Ich habe nochmal darüber nachgedacht und evt. gibt es noch eine Verbesserungsmöglichkeit, zumindest für die Praxis, da nicht zwangsläufig 24h einen Tag bedeuten  :Wink: 

Also nach meinem Verständnis funktioniert es doch so (ggf. korrigiert mich bitte). (Ich vernachläßige jetzt die initiale Wartezeit) 

Ich beginne um sagen wir 15 Uhr online zu spielen und spiele die 4h am Stück durch (jede Minute wurde auch min. ein Paket gesendet). Nun kann ich also frühestens 24h später, also am nächsten Tag um 15 Uhr wieder beginnen online zu spielen. Korrekt?

D.h. möchte ich am nächsten Tag jedoch 14 Uhr beginnen, müßte ich entweder am Vortag auch 14 Uhr beginnen und 4h spielen oder aber 15 Uhr beginnen und darf dann aber nur 3 Stunden spielen. Korrekt?

D.h. das Kontingent von 4h auf 24h ist in der Praxis ungünstig gewählt. Besser wäre hier ein Ansatz von z.B. 4h je 16h, da der normale Mensch ca. 8h schlafen würde und ich die "abziehen" könnte. Damit wäre man in der Verschiebung des Spielbeginnzeitpunktes (je Tag) deutlich flexibler.

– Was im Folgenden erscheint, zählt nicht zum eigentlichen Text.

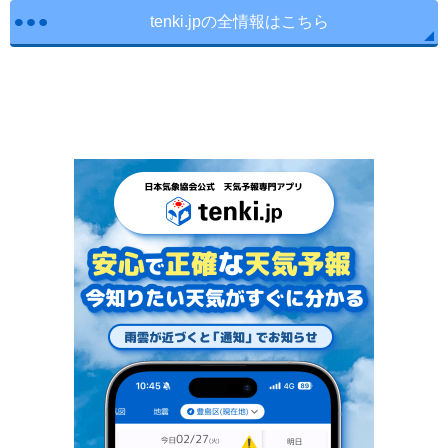
tenki.jpの全情報はこちら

Das würde allerdings auch bedeuten, wenn ich wirklich die 24h eines Tages voll ausnutzen würde, könnte ich theoretisch max. 2x4h innerhalb 24h, also eines Tages spielen.

Was haltet ihr davon?

----------

## papahuhn

Du kannst um Mitternacht die Regeln flushen und neu einspielen, dann hast Du harte Tagesgrenzen und einen flexiblen Spielbeginn.

----------

## Jean-Paul

Stell doch den Minutenzähler um 00:00h wieder auf Null, dann hast du immer die vollen 24h.

Dazu brauchst du eine Datei in der das Datum und der Zähler steht.

Startest du den PC zu einem beliebigen Zeitpunkt, vergleicht dein cron-script das aktuelle Datum mit dem Eintrag in der Datei. Ist das Datum von gestern, wird das neue Datum gesetzt und der Zähler auf Null gestellt. Das verhindert, dass nach einem reboot - am selben Tag - der Zähler auf Null geht und du kannst dein Kontigent beliebig stückeln.

Interessant wird es dann natürlich an der Schnittstelle. 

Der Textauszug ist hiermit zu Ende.